Recently, both in the music for the show and in songs I’m learning outside the show, I’ve noticed how composers will play with the patterns I expect to hear. This makes it more difficult to learn the music, because I’m fighting my brain which insists on hearing the music as it wants to, not as it is.
For example, the scales most of us are used to hearing are the major and two minors, and the chromatic. Even if you don’t read music or study music, you will be used to hearing music this way because it is what most of the music you hear is based on.
I’ve discovered my brain is very stubborn about what it wants to hear and what it wants to sing. To change the way it hears I need to play and listen to the new patterns over and over again to make them stick. Sigh. I would love if my brain would suddenly open up and just be able to hear what is actually there. I guess it’s a symptom of how we love to find familiar patterns in things. Singing a nice major scale is comforting and easy. Singing other patterns ain’t. Getting frustrated about it doesn’t really help either!
I can’t imagine how difficult it would be to start working in other music (non-Western) which doesn’t just have semi-tones but quarter tones too. Maybe I should do that next year as a challenge to my brain! Oooh and I’ve just discovered that Charles Ives had a play with quarter tones. Charles Ives is an awesome American composer who was way ahead of his time.

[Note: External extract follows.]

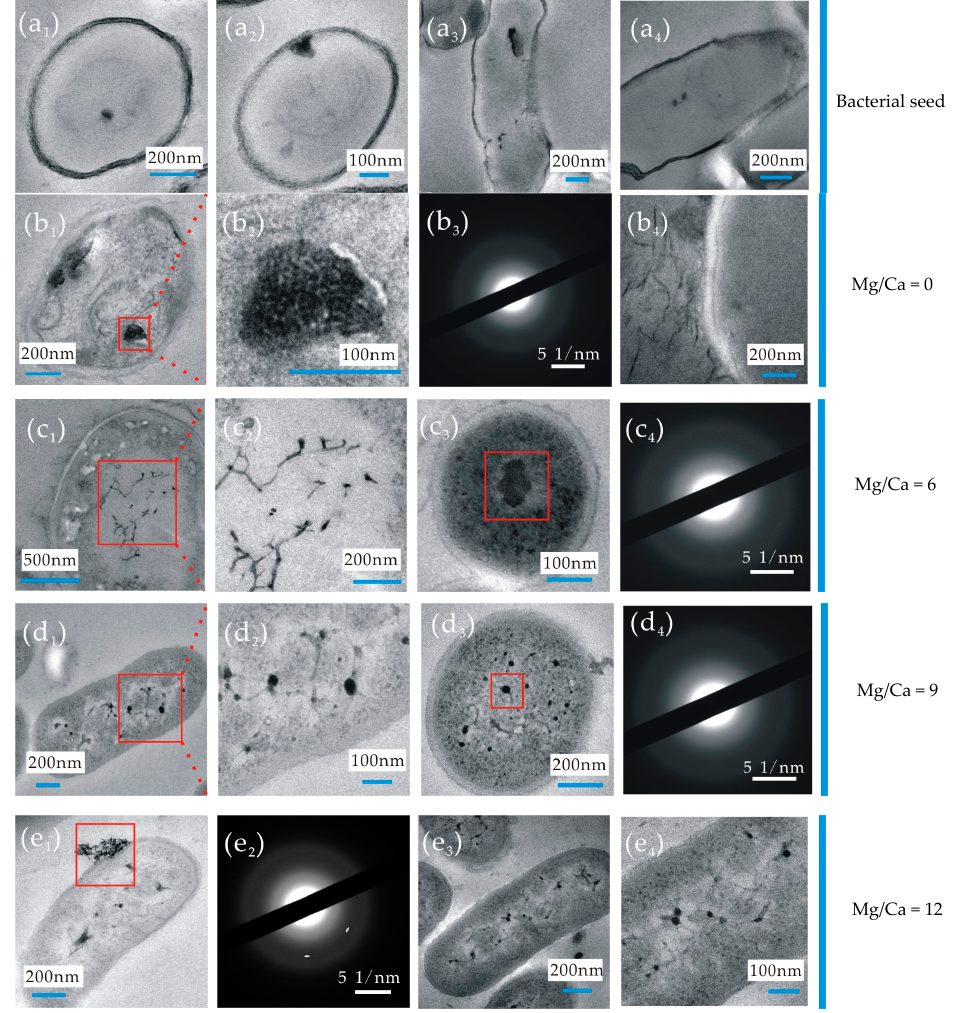
Figure 8. High-resolution transmission electron microscopy (HRTEM) and selected area electron diffraction (SAED) analyses of the ultra-thin slices of B. subtilis J2 bacteria.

His ‘Crossing the Bar’ based on the Tennyson poem is beautiful. Not that I can find it, sigh.
If you are a Wellington library card holder, log into the Naxos music database at http://www.wcl.govt.nz/mygateway/music.html and look for anything by Charles Ives (I do recommend Crossing the Bar). It’s worth it! Also if you haven’t logged in there before you should definitely do so more often, there is so much music available!